Der schwedische Wohlfahrtsstaat durchlebt derzeit eine existentielle Krise, die sich besonders in der rasant fallenden Versorgungsqualität im steuerfinanzierten und staatsgetragenen Gesundheitswesen nachweisen lässt.

GD/AD – 09/2017

Während des Sommers sind bis zu 30 Prozent der stationären Bettenkapazität stillgelegt – weil das Personal urlaubt.  

 

Wie die Tageszeitung „Svenska Dagbladet“ meldet, „schlägt der Personalmangel alle Rekorde“. Die Patienten und deren Heilungschancen seien davon unmittelbar und ernsthaft betroffen. Die Bereiche „Geburtsmedizin“, „allgemeine Chirurgie“ und „Psychiatrie“ seien demnach in extremer Weise sowohl durch Personalmangel im ärztlichen und nicht-ärztlichen Bereich, als auch durch administrativ verordneten Kapazitätsabbau betroffen. So sei die Bettenkapazität in den staatlichen Krankenhäusern während der vergangenen acht Jahre um rund zehn Prozent auf 18.800 Betten gesunken. Große Kliniken – etwa das Sahlgrenska Universitätshospital in Göteborg – sah sich infolge administrativer Fehlsteuerungen“ nach Auffassung der Personalvertretung gezwungen, rund 30 Prozent der geplanten Eingriffe und Versorgungsleistungen zurückzustellen. 

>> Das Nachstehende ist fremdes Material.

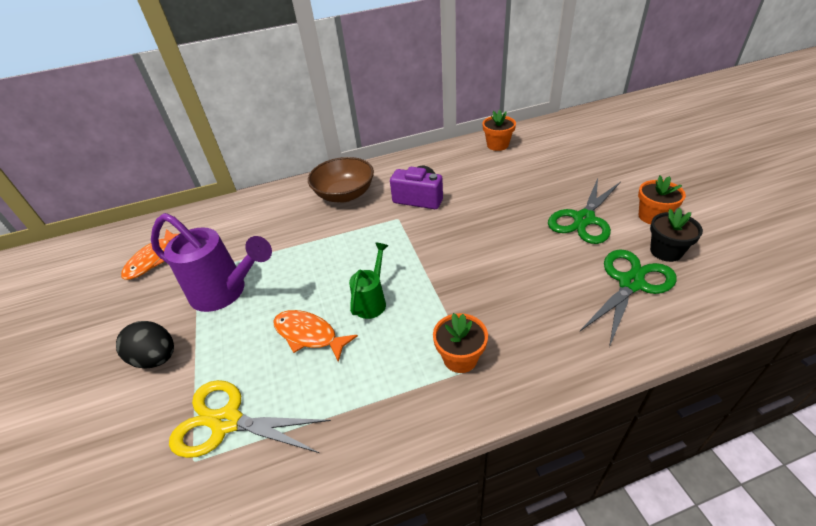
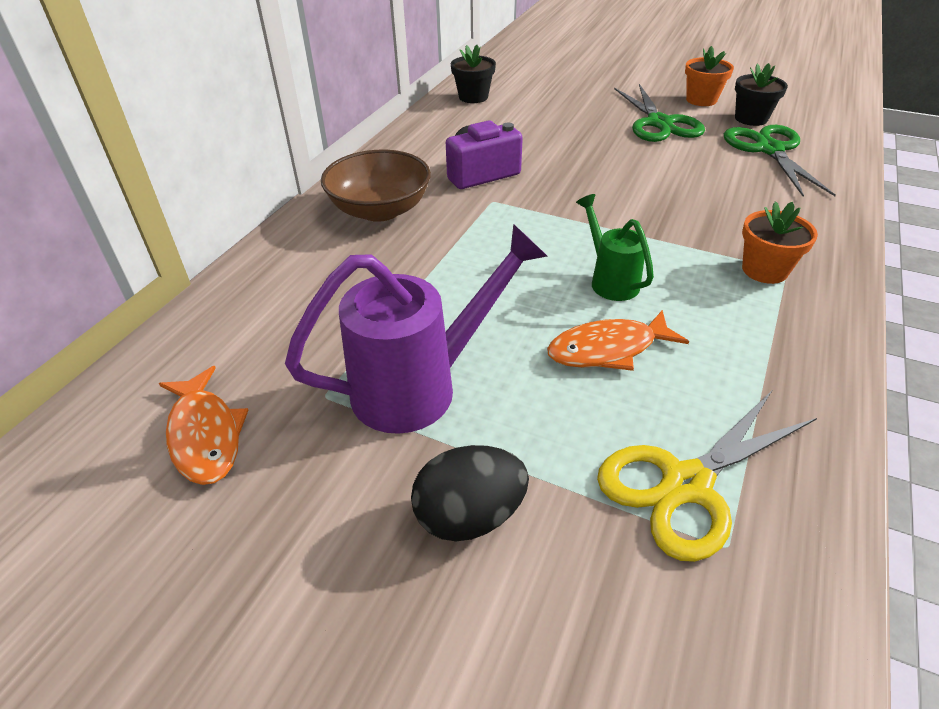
camera: 50 degrees left, 0 degrees up
(497, 145) = (473, 97): orange flower pot -> black flower pot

In den entfernt gelegenen und dünn bevölkerten nordschwedischen Städten Umea, Lycksele oder Skelleftea, ohnehin gekennzeichnet durch strukturelle Probleme eigener Art, würden während des Sommers rund 30 Prozent der Bettenkapazität einfach stillgelegt. Anders sei das Recht der Beschäftigten auf Jahresurlaub – in einer klimatisch zumutbaren Jahreszeit – nicht zu verwirklichen. Nahezu alle versorgungsintensiven Spitalbereiche seien demnach landesweit betroffen: auch das südschwedische Skane offenbare dramatische Engpässe in der kardiologischen Versorgung. Das Zentralkrankenhaus in Ystad etwa müsse Intensivpatienten der kardiologischen Versorgung unüberwacht lassen, weil das erforderliche Personal auch durch Internetrekrutierungsaktionen und Zeitzuschläge nicht zu gewinnen war. 

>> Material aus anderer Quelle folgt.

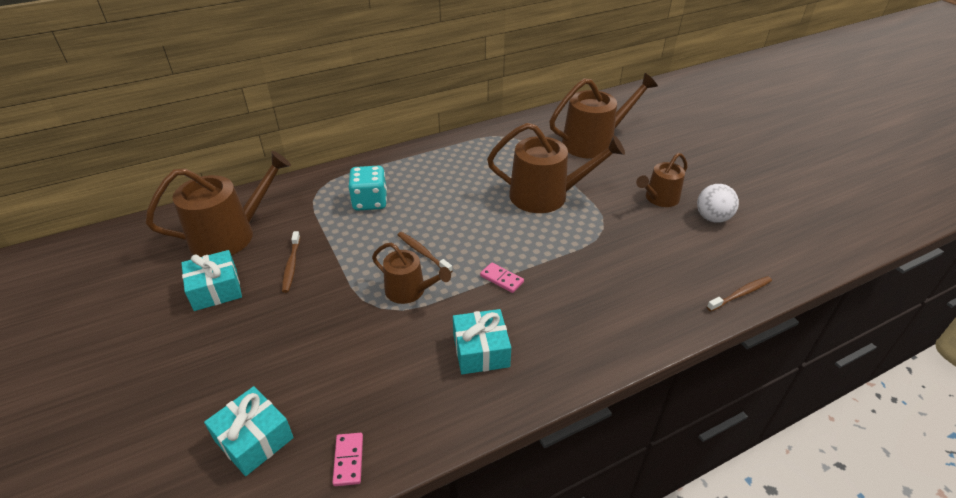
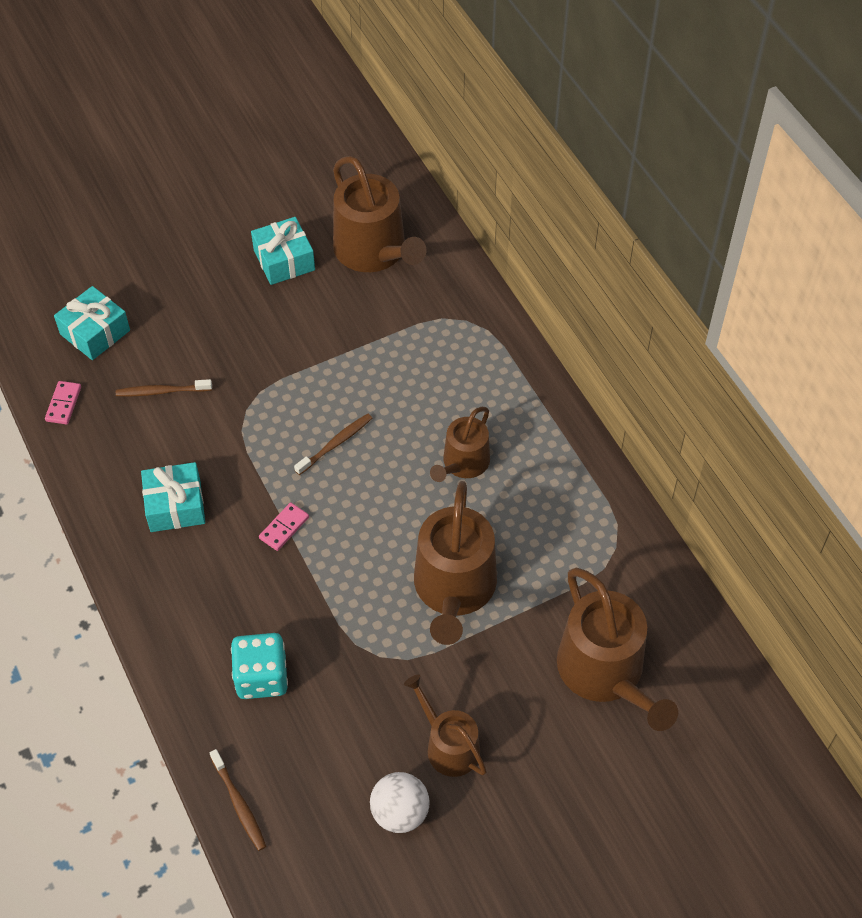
camera: 90 degrees right, 15 degrees up
(291, 265) = (319, 318): brown toothbrush -> brown toothbrush (162, 391)
(348, 460) = (63, 404): pink domino -> pink domino turned 75 degrees counterclockwise
(370, 202) = (439, 379): turquoise dice -> turquoise dice (262, 677)
(409, 291) = (270, 435): brown watering can -> brown watering can (463, 464)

Personal wandert nach Norwegen ab

Seit Jahren werden die staatlichen Kliniken – wie das gesamte in Kommunalregie organisierte soziale Gesundheitswesen – nach Auffassung vieler Systembeteiligter „politisch“ gesteuert. Eine adäquate Rücksichtnahme auf die Arbeitspraxis der in Arzt- und Pflegeberufen Beschäftigten gäbe es nur unzureichend. Entsprechend wandere Personal vielerorts ab – Norwegen böte bei durchaus ähnlichen Organisationsstrukturen zumindest den Vorteil nahezu unbegrenzter finanzieller Mittel und wesentlich besserer Vergütungen. 

 

Für die schwedische Minderheitsregierung aus Sozialdemokraten und Grünen bedeutet dies knapp ein Jahr vor der Wahl eine kaum willkommene öffentliche Diskussion.